To this point, Cleveland’s professional basketball history has been so intertwined with James that its most well-known moment without The King may be when Michael Jordan hit “The Shot” over Craig Ehlo in the 1989 playoffs. From their inception in 1970 to James’ arrival in 2003, the Cavaliers won just four playoff series; by James’ fourth season they had doubled that total. When James left in 2011, they won 97 total games in the next four seasons without him; when he came back in 2015, they went to four consecutive Finals and won the title in 2016. And in the first four seasons after James left again in 2018, they won 104 total games.

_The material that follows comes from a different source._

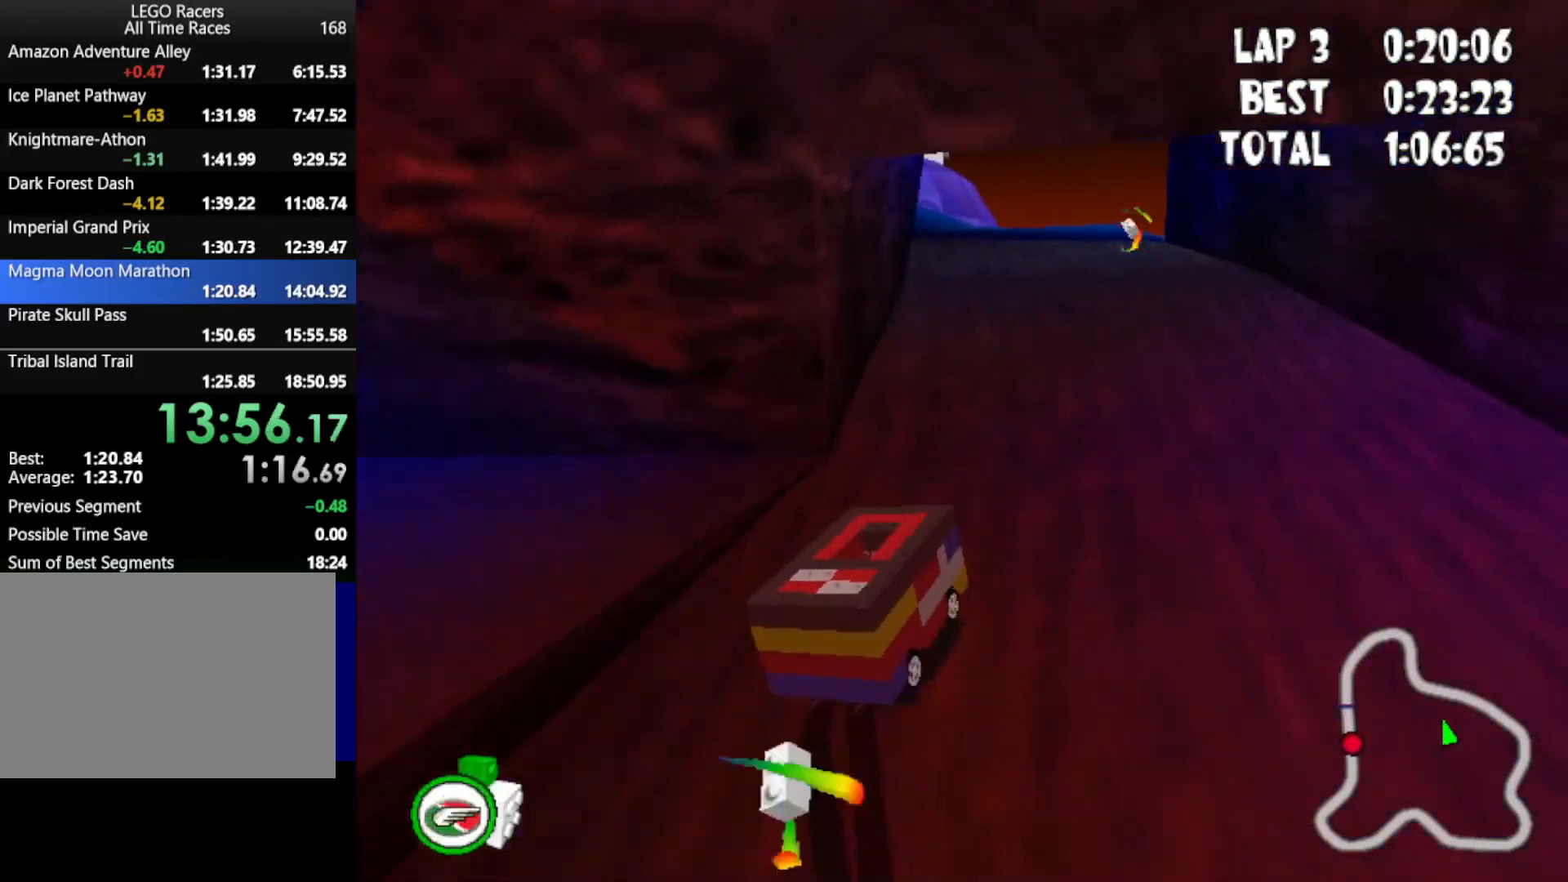
{"keys": ["left", "up"], "events": [[33, "right", "up"], [283, "left", "down"]]}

Now, finally, they have a team that can write its own history. It was fitting that Mitchell had 22 points in the playoff-clinching win, as he’s been the main man for them all season long and has elevated them to another level. At the same time, the fact that he wasn’t their leading scorer and four other players finished in double figures is why there’s so much excitement about both the present and future in Cleveland.
Jarrett Allen led the way with 24 points and 14 rebounds, Evan Mobley went for 19 points, seven rebounds, five assists and three blocks, and Darius Garland added 17 points and eight assists; all three of them are 25 years old or younger, and Mitchell is only 26 himself. Even better, they’re all under contract through at least 2025.
“Our guys have bought in to something bigger than themselves,” Bickerstaff said. “It’s unique for a young team to do that at such a rapid pace. Typically young guys are so worried about figuring out themselves that the team is secondary; we’ve got a bunch of guys where the team is the primary thing and the only thing.”